You can determine whether an SEMG display mirrors your client's muscle
contraction by performing a tracking test,
during which you instruct your client to briefly contract and then relax
the monitored muscles. For example, for a frontal placement over the
forehead, you might ask your client: "Please gently tighten the muscles
in your forehead for a few seconds and then allow them to relax." The
integrated SEMG signal should increase during the contraction phase
and decrease during the relaxation phase.
Below is a BioGraph ®
Infiniti SEMG tracking test display in which the client briefly contracts and relaxes the frontales muscles three times in succession. See the SEMG signal peak three times.

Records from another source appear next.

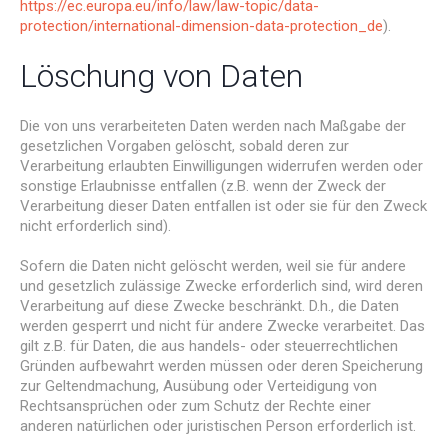
https://ec.europa.eu/info/law/law-topic/data-
protection/international-dimension-data-protection_de
).
Löschung von Daten
Die von uns verarbeiteten Daten werden nach Maßgabe der
gesetzlichen Vorgaben gelöscht, sobald deren zur
Verarbeitung erlaubten Einwilligungen widerrufen werden oder
sonstige Erlaubnisse entfallen (z.B. wenn der Zweck der
Verarbeitung dieser Daten entfallen ist oder sie für den Zweck
nicht erforderlich sind).
Sofern die Daten nicht gelöscht werden, weil sie für andere
und gesetzlich zulässige Zwecke erforderlich sind, wird deren
Verarbeitung auf diese Zwecke beschränkt. D.h., die Daten
werden gesperrt und nicht für andere Zwecke verarbeitet. Das
gilt z.B. für Daten, die aus handels- oder steuerrechtlichen
Gründen aufbewahrt werden müssen oder deren Speicherung
zur Geltendmachung, Ausübung oder Verteidigung von
Rechtsansprüchen oder zum Schutz der Rechte einer
anderen natürlichen oder juristischen Person erforderlich ist.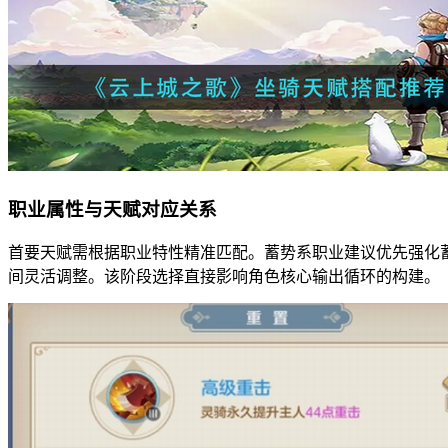
职业属性与天赋对应关系
首要天赋需根据职业特性精准匹配。蓄势系职业建议优先强化
间灵活调整。该阶段选择直接影响角色核心输出循环的构建。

A tracking test checks the integrity of the entire signal chain from the
three individual sensors to the encoder, and the correct software
selection of input channels.
The integration of computers into biofeedback has allowed more powerful
data analysis, like Fast-Fourier Transformation to provide power
spectral analysis of complex EEG, SEMG, and heart rate variability (HRV) signals, more powerful displays
to better train patients, and turnkey record keeping. Computers also
enable clinicians to administer and score psychological tests like the
MMPI-2 and TOVA.
A BioGraph ® Infiniti SEMG 3-D Fast Fourier Transformation display is shown
below.
The downside of computer use is that they are sources of 60 Hz artifact
and radio frequency artifact, and can present a shock hazard without
proper electrical isolation.
Now that you have completed this module, find the manual for your
electromyograph, electroencephalograph, or data acquisition system. Find
the following information:
Bandpass:
Common mode rejection ratio:
Input impedance:
Integration method:
Signal-to-noise ratio:
Perform the behavioral test discussed in this module. Place a set of SEMG
electrodes on the palmar surface (underside) of your arm and then watch
the display as you contract and relax these muscles.
If you have a portable electromyograph, insert an electrode and move it
about the room to detect the lowest and highest zones for 60-Hz noise.